LAUSR

The presence or absence of certain symmetries in the normal state (NS) also determines the symmetry of the Cooper pairs. Here, we show that parity ($\mathcal{P}$-) and time-reversal ($\mathcal{T}$-) odd Dirac insulators (trivial or topological) or metals, sustain a local or intraunit cell pairing that supports corner (in $d=2$) or hinge (in $d=3$) modes of Majorana fermions and stands as a higher-order topological superconductor (HOTSC), when the NS additionally breaks discrete fourfold (${C}_{4}$) symmetry.

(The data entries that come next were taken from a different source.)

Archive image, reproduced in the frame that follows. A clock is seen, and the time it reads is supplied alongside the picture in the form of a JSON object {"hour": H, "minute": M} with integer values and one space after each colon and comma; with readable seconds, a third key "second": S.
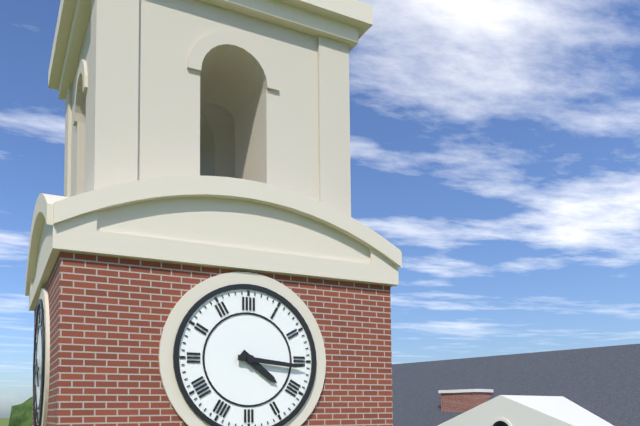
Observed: {"hour": 4, "minute": 16}
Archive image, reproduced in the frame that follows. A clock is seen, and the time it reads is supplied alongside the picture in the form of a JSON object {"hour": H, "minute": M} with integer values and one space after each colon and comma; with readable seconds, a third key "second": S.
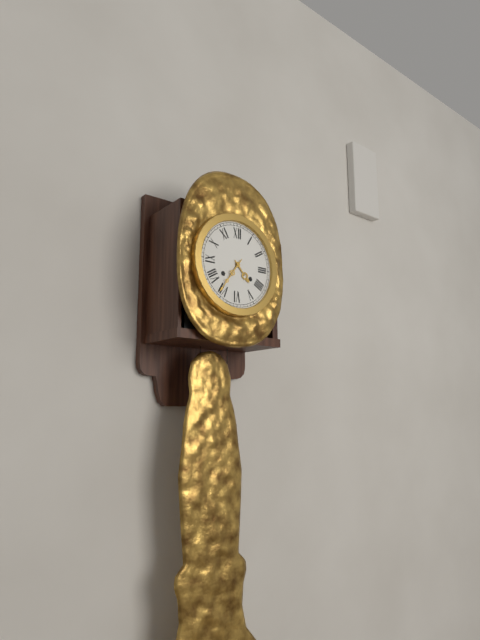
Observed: {"hour": 4, "minute": 36}
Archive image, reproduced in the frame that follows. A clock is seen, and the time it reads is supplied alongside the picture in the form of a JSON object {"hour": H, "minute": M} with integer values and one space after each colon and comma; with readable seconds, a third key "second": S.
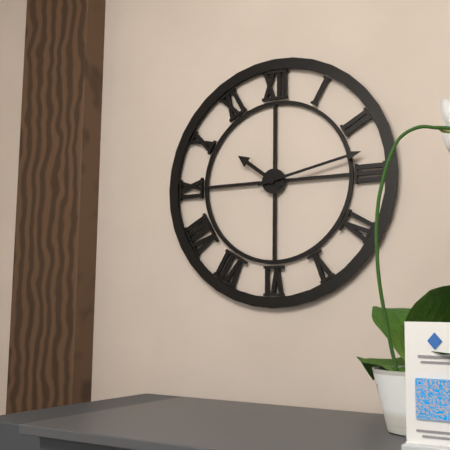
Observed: {"hour": 10, "minute": 13}
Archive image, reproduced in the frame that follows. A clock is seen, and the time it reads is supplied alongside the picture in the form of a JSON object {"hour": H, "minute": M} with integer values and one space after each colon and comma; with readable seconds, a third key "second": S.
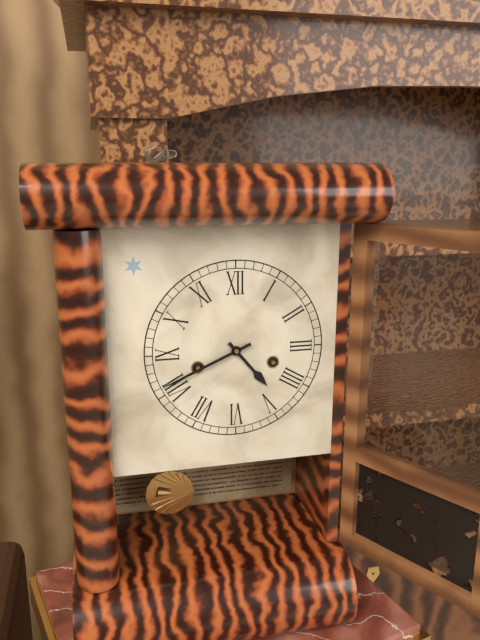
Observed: {"hour": 4, "minute": 41}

Although these outcomes do not rely on the existence of a Fermi surface, around it (when the system is doped) the HOTSC takes the form of a mixed parity, $\mathcal{T}$-odd (due to the lack of $\mathcal{P}$ and $\mathcal{T}$ in the NS, respectively) $p+id$ pairing, where the $p(d$)-wave component stems from the Dirac nature of quasiparticles (lack of ${C}_{4}$ symmetry) in the NS. Thus, when strained, magnetically ordered Dirac materials, such as doped magnetic topological insulators (${\mathrm{MnBi}}_{2}{\mathrm{Te}}_{4}$), can harbor HOTSCs, while the absence of an external strain should be conducive for the axionic $p+is$ pairing.